#### Action item
Check every line of the entries below for the word "rounded", and copy the ones that have it.
───── The input ─────
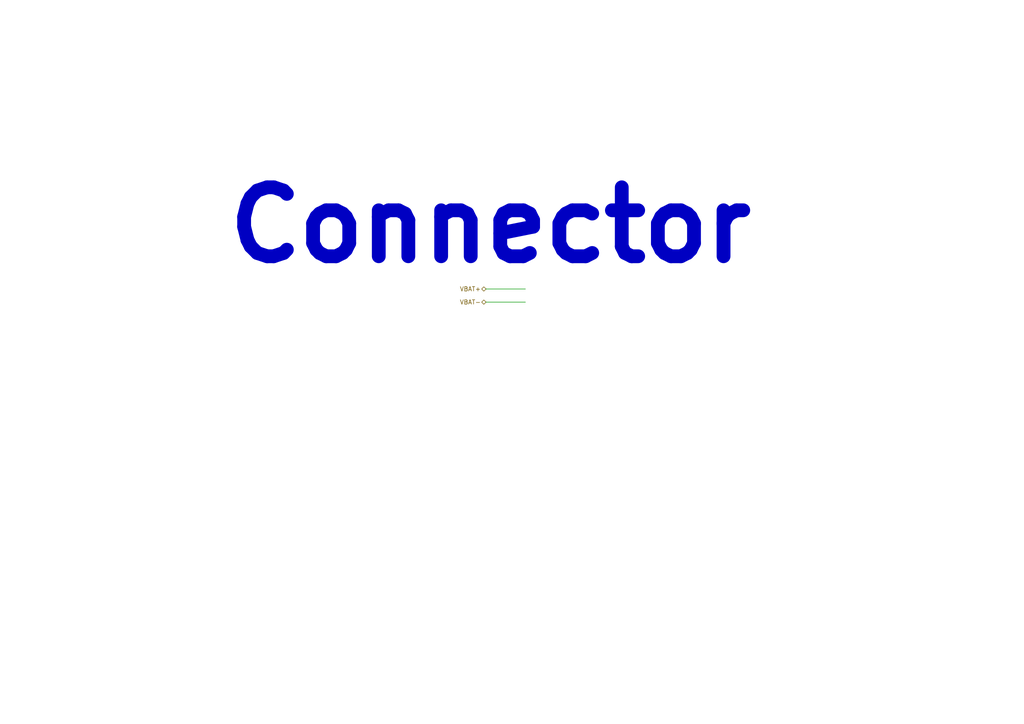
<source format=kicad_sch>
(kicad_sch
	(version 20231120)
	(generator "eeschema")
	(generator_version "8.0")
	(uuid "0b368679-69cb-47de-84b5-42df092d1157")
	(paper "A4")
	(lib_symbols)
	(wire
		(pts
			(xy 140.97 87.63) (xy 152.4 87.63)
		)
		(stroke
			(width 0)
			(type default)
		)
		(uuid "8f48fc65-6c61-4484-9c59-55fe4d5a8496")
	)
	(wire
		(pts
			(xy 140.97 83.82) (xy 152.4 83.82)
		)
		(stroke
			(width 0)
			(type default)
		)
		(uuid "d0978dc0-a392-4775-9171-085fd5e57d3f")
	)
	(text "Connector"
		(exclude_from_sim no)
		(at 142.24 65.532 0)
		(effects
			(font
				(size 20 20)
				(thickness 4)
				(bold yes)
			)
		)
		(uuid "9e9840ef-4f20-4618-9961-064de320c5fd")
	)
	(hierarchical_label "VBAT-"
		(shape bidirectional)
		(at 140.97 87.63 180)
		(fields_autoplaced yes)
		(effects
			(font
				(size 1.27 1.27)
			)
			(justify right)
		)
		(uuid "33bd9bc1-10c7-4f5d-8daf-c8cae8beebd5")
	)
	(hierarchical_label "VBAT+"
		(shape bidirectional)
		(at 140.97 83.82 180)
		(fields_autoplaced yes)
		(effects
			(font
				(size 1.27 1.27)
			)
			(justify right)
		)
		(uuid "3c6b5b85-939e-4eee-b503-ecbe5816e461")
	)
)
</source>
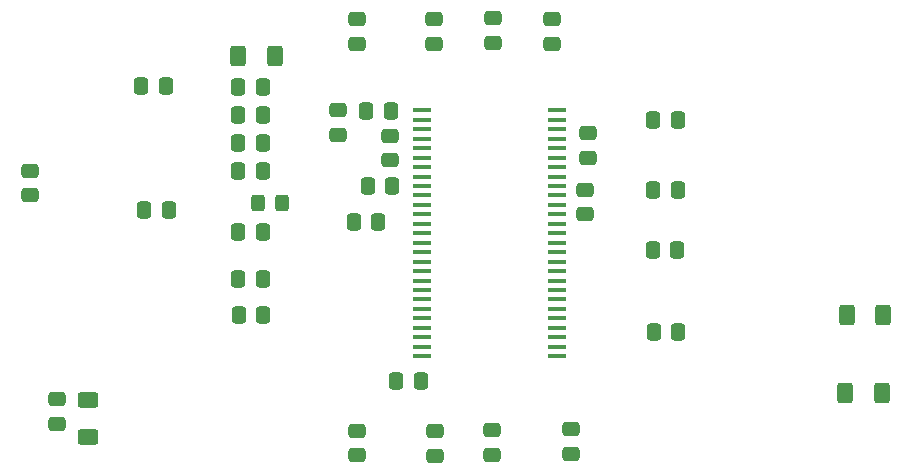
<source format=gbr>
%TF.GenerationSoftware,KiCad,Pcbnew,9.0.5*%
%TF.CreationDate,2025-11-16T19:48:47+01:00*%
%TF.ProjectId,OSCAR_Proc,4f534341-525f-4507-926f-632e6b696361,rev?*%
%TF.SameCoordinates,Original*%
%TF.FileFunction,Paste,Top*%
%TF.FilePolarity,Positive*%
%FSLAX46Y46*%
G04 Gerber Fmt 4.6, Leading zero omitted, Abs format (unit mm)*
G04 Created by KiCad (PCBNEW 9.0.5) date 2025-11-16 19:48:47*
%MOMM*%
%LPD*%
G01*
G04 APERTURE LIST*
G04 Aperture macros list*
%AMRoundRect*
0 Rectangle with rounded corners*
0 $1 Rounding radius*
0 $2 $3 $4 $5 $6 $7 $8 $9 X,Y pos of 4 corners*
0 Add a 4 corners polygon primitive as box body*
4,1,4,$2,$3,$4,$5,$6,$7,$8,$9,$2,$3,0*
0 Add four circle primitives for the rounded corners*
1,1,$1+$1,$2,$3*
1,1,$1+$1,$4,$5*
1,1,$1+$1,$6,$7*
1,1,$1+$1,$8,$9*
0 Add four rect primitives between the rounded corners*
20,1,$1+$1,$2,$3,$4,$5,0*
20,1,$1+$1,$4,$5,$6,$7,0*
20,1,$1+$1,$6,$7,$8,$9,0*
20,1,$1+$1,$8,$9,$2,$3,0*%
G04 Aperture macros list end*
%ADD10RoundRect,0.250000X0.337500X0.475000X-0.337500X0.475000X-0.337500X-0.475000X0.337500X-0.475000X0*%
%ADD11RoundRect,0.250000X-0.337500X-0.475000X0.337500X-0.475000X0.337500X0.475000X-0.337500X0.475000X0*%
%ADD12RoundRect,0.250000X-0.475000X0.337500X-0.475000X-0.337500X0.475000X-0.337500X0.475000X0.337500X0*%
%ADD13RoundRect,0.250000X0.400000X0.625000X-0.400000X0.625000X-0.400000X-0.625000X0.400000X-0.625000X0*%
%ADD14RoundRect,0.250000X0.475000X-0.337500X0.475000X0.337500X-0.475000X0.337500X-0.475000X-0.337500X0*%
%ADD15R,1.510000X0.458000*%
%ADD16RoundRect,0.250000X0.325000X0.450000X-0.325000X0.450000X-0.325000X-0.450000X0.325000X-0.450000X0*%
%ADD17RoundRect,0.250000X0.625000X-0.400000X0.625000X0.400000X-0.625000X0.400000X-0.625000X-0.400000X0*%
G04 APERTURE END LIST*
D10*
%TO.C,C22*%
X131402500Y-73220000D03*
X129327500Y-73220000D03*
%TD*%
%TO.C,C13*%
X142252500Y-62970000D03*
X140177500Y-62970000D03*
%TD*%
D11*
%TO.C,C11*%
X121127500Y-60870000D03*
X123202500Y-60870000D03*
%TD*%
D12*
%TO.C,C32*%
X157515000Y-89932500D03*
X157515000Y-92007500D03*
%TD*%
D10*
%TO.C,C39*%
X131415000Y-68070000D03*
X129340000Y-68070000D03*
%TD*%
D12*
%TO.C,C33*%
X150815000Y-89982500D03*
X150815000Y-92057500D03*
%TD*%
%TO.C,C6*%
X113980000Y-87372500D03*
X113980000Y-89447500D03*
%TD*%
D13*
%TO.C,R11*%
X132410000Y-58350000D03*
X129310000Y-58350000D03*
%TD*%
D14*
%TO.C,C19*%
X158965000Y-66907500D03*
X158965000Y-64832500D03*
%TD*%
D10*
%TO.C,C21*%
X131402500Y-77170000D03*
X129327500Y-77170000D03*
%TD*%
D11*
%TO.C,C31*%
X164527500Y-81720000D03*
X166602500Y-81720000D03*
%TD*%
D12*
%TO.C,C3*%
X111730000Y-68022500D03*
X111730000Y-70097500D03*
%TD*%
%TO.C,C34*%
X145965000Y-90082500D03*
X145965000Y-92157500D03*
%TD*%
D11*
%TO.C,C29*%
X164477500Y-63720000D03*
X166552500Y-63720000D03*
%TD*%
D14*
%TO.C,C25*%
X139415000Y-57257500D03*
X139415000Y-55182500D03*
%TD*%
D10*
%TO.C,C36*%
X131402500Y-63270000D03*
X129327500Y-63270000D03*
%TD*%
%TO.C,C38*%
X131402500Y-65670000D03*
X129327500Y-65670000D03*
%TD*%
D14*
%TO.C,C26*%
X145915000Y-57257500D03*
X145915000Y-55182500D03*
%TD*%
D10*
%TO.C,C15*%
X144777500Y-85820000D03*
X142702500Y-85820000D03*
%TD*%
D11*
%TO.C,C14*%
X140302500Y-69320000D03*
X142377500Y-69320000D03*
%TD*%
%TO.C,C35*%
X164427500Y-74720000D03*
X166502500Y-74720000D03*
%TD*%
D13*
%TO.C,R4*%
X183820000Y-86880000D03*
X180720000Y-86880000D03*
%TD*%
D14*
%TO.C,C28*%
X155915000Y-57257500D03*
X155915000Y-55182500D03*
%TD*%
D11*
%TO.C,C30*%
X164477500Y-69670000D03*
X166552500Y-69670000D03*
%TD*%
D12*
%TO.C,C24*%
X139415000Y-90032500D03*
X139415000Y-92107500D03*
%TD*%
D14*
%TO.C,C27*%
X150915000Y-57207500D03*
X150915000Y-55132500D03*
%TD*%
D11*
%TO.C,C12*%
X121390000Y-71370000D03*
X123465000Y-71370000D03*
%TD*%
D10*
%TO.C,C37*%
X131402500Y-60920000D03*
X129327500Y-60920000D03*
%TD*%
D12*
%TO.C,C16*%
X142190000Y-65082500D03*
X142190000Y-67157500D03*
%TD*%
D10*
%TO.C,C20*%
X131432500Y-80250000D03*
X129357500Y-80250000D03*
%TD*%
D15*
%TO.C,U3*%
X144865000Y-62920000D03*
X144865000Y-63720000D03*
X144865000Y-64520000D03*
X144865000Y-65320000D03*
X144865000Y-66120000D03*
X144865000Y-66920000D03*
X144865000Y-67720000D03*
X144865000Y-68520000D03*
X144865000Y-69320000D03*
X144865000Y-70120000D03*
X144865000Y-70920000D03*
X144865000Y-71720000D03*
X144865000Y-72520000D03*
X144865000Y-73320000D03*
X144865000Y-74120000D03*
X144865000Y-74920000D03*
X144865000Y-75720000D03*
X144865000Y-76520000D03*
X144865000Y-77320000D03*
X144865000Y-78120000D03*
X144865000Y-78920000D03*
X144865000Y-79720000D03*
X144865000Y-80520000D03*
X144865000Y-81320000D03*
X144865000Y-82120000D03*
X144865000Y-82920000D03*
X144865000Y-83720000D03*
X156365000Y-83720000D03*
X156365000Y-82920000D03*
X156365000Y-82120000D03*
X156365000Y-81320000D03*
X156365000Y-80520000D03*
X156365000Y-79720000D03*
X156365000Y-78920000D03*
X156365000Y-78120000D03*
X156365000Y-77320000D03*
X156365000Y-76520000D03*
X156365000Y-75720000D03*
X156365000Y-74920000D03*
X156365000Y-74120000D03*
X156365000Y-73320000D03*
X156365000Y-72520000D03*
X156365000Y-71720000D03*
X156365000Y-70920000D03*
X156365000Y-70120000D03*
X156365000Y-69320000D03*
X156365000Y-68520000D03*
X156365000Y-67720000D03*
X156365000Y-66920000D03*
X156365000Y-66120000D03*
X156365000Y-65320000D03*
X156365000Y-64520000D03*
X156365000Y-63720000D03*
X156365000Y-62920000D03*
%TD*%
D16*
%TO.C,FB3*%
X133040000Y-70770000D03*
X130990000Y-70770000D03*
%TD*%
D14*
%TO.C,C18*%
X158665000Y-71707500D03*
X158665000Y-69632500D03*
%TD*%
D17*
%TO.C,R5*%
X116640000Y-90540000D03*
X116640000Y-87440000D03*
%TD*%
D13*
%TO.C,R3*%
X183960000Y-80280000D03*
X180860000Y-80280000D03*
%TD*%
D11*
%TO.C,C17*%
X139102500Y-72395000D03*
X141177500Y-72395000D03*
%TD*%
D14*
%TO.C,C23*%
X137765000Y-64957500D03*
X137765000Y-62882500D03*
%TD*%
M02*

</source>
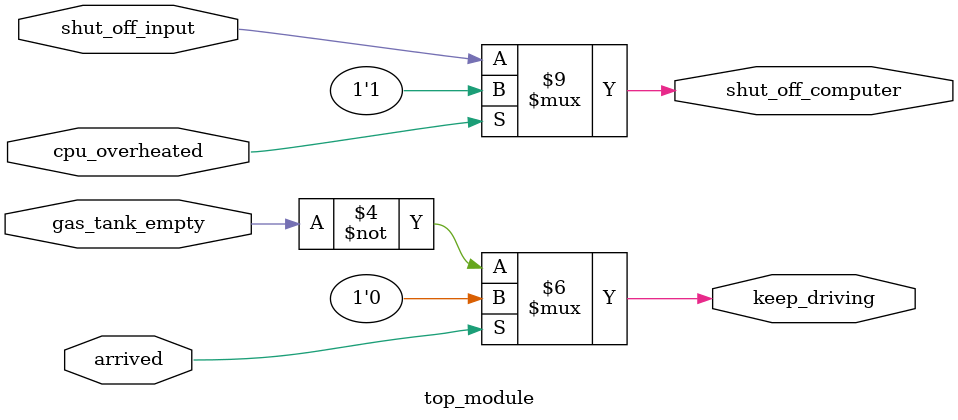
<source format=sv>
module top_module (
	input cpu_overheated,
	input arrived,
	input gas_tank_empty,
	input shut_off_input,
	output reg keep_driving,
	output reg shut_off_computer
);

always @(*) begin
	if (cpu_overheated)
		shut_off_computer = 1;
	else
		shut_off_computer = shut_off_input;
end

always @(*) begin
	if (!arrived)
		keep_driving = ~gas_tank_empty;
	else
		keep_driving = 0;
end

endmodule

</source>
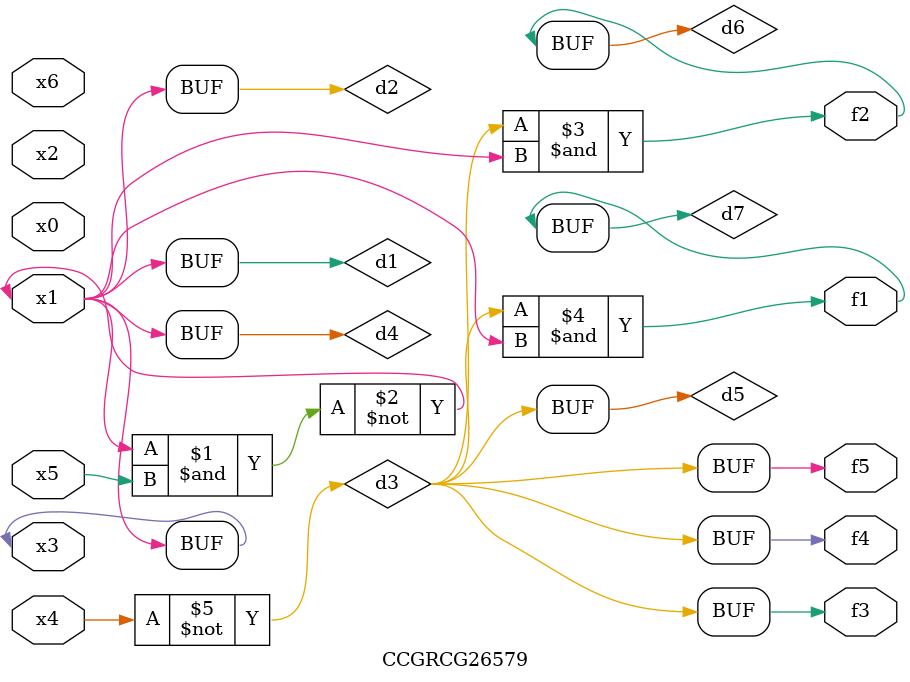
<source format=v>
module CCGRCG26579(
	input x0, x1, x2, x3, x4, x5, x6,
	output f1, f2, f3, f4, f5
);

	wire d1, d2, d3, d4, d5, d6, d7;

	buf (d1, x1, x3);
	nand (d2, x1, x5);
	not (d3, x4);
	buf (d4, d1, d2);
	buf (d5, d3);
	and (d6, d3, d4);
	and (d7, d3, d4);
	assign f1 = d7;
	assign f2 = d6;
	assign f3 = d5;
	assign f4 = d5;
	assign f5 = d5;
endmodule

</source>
─────
#### Written answer
0 Rectangle with rounded corners*
0 Add four circle primitives for the rounded corners*
0 Add four rect primitives between the rounded corners*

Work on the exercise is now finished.